There is to be no question that the drug cartels manipulate
the situation in an attempt to distract the US from interdiction of illegal
drugs – which “business” is no-doubt threatened by the expanding legalization
and propagation efforts growing (literally) throughout the US.
But does any of this justify the kind of populist xenophobia
that is seeking to deny attempts to process and care for children, teens and
women who are being squeezed from both sides, and who, for all we know, have
some sort of DNA coding that hearkens back to a time, historically not so long
ago, when their people freely roamed what we call the southwest in search of
water and food for their herds and flocks?

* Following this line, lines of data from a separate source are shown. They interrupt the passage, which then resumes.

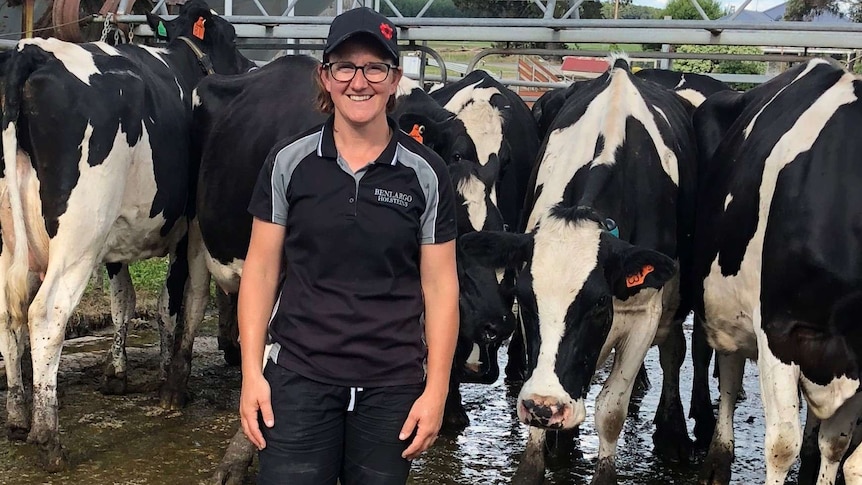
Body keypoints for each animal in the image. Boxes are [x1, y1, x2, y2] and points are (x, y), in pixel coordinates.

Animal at [0, 0, 255, 468]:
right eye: (231, 37)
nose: (249, 68)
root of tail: (34, 52)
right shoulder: (183, 229)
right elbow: (170, 303)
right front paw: (167, 377)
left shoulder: (115, 242)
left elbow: (124, 301)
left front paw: (116, 372)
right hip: (80, 233)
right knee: (45, 313)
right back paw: (47, 436)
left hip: (13, 238)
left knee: (10, 314)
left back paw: (16, 415)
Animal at [462, 54, 700, 482]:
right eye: (525, 298)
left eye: (598, 304)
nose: (545, 405)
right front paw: (536, 460)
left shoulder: (645, 313)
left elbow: (611, 410)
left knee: (674, 349)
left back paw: (673, 435)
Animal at [692, 57, 862, 484]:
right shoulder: (779, 331)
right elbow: (782, 445)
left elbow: (836, 446)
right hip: (724, 305)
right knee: (729, 374)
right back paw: (718, 457)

The biblical view on such questions is clear and unequivocal:
like Abraham hosting the three visitors by the oaks at Mamre (Genesis 18): you
are to provide food, comfort and hospitality to the strangers in the land who
have no resources. Resident aliens are a specific class of people who are to be
welcomed and protected. Indeed, that is the original meaning of the Levitical
command to love your neighbor – a command expanded to include people utterly
unlike ourselves by Jesus in the parable of the Good Samaritan (Luke 10).
So, to sell more chicken or more hobby supplies and increase
the profit margin, we find persons (disguised as corporations!) hiding behind a
supposed “biblical view” of things to get away with providing the least amount
of health care possible to their employees, while at the same time we seek to
deny safe passage to people whose ancestors never believed that they
“possessed” the land, but that the land provided for them in direct proportion
to the degree to which they took care of the land, so that we can continue to
exploit the land’s natural resources to produce more widgets to sell to the
very people we seek to expel from our country. All in the name of being
“biblical” Christians!
Sure enough, the biblical view on things is terribly
inconvenient when one actually reads the Bible.